Duplicate the passage on bird checklists from "How many bird" to "all the time.".

→ Text passage:
━━━━
Saturday 10 December 2016

American Herring Gull at Portimão

How many bird species have you seen?  How long is your life list?  Whatever your answer, these days it will need to be qualified – you will have to make clear which checklist it is that you are working from.  Taxonomy definitely isn’t an exact science, it’s very much a matter of opinion and when it comes to lists of the world’s birds, there are quite a few versions to choose from.

It doesn’t seem so very long ago that the number of bird species in the world was reckoned to be about 8,500.  Now, according to BirdLife International there might be as many as 11,000 but different authorities have differing totals and they are changing all the time.

As our knowledge of birds increases so we learn about the differences between them, how they look, how they sound and how they differ in their DNA.  How much do they need to differ before we regard them as separate species?  Well, that really is the big question and why it is that we are faced with a choice of checklists and why there are differing totals.  Simply, there is no agreement on the matter, no standard to be reached.
━━━━
[Collected data entries]
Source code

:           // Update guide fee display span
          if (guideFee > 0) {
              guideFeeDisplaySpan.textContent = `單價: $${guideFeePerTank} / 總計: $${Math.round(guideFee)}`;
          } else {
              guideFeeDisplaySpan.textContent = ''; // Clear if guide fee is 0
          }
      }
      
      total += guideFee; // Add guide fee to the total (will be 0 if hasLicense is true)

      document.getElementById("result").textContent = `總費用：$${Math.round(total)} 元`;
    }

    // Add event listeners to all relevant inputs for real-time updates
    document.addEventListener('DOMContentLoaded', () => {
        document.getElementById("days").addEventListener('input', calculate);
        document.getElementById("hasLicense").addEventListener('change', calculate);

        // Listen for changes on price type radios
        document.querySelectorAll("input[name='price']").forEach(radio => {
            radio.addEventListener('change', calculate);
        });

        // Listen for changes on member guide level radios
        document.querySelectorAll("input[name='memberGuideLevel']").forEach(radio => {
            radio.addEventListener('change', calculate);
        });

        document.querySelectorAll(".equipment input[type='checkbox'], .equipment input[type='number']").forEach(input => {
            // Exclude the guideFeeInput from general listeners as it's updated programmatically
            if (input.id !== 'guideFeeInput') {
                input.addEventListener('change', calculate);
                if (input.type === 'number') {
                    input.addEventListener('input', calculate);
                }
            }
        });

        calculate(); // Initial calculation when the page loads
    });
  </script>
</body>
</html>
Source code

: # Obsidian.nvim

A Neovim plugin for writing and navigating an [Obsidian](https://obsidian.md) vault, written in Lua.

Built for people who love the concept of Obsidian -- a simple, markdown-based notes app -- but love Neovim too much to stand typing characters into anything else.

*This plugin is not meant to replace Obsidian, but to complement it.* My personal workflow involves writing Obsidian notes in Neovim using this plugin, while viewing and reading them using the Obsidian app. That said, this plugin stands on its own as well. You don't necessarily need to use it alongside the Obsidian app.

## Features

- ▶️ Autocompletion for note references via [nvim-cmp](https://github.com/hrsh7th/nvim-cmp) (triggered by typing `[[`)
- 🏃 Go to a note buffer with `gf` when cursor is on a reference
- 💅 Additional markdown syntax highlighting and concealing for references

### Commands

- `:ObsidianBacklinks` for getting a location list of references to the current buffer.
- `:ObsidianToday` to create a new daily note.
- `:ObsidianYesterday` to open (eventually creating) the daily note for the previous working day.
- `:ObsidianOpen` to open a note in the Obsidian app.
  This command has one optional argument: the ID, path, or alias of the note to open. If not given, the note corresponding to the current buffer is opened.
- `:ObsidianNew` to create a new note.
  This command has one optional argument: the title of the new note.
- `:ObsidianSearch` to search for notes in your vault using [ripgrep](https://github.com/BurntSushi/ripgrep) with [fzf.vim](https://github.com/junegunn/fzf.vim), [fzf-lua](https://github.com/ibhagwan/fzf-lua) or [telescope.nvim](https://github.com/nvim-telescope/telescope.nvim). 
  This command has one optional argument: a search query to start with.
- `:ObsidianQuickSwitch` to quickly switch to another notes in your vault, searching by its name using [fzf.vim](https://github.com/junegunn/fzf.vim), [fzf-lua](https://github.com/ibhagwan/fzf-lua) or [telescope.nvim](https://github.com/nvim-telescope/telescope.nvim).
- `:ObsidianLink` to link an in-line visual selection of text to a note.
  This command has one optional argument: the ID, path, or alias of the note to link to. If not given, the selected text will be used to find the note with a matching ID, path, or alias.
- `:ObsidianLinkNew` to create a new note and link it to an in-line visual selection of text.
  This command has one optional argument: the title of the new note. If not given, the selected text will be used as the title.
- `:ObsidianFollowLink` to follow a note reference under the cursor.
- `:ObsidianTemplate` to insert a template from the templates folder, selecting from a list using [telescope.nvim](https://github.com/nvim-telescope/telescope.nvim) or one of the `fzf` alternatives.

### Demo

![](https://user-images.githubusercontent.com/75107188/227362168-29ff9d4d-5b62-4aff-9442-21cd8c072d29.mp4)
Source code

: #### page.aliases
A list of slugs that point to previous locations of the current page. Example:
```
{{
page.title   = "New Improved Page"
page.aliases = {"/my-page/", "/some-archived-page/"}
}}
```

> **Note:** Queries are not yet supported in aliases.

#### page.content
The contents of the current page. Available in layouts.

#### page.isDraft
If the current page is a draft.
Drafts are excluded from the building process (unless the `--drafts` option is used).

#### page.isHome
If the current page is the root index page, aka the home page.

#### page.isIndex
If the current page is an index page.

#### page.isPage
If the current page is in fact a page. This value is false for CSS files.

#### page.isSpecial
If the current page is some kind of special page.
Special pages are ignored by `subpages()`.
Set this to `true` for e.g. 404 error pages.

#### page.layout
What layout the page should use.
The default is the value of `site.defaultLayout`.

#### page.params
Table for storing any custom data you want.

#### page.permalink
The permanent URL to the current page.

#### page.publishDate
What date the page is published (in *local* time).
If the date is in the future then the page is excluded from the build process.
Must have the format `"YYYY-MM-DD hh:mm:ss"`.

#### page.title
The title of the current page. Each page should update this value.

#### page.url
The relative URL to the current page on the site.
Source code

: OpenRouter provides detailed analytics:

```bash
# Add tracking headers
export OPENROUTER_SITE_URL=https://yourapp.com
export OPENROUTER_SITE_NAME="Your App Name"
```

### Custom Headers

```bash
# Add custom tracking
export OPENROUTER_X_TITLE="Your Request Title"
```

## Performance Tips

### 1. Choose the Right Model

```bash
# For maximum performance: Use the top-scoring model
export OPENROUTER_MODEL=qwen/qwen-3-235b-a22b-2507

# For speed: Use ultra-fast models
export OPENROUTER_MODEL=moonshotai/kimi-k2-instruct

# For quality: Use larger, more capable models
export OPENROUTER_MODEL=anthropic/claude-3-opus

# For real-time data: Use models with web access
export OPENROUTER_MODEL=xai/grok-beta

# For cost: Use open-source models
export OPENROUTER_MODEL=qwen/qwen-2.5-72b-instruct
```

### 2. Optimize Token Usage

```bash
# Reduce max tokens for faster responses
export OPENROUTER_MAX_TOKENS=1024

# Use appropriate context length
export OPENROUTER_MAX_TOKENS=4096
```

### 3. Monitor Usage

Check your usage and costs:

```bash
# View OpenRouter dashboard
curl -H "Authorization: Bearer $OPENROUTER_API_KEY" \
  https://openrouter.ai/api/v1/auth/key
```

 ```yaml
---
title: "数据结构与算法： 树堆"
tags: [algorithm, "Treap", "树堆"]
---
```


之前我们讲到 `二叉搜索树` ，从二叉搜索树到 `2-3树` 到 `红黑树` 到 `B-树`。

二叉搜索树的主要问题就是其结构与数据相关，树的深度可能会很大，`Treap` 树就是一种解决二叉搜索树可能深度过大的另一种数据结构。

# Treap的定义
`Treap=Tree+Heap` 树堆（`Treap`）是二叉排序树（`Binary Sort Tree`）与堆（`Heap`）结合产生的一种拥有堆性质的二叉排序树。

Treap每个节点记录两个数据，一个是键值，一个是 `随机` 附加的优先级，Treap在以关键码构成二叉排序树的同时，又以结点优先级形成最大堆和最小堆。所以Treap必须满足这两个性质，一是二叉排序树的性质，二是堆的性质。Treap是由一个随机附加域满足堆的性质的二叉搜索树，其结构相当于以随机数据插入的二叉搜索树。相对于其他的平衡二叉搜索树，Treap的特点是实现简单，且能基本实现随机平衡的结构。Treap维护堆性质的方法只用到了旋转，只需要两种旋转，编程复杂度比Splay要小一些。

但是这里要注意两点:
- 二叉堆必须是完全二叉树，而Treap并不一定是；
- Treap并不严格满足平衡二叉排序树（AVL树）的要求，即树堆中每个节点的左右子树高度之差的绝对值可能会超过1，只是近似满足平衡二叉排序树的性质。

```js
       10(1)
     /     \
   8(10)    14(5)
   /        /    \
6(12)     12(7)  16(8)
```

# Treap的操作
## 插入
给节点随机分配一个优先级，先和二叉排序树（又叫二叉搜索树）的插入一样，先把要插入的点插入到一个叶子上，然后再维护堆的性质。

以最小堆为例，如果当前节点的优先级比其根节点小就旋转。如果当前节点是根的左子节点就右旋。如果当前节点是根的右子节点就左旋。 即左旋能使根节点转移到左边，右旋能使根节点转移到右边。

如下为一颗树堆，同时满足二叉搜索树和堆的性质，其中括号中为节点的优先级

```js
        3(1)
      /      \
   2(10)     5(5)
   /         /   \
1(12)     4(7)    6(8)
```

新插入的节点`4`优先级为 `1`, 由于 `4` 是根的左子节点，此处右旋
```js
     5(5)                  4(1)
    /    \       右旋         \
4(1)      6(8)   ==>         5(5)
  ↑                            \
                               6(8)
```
━━━━
→ Solution for this exercise:
How many bird species have you seen?  How long is your life list?  Whatever your answer, these days it will need to be qualified – you will have to make clear which checklist it is that you are working from.  Taxonomy definitely isn’t an exact science, it’s very much a matter of opinion and when it comes to lists of the world’s birds, there are quite a few versions to choose from.

It doesn’t seem so very long ago that the number of bird species in the world was reckoned to be about 8,500.  Now, according to BirdLife International there might be as many as 11,000 but different authorities have differing totals and they are changing all the time.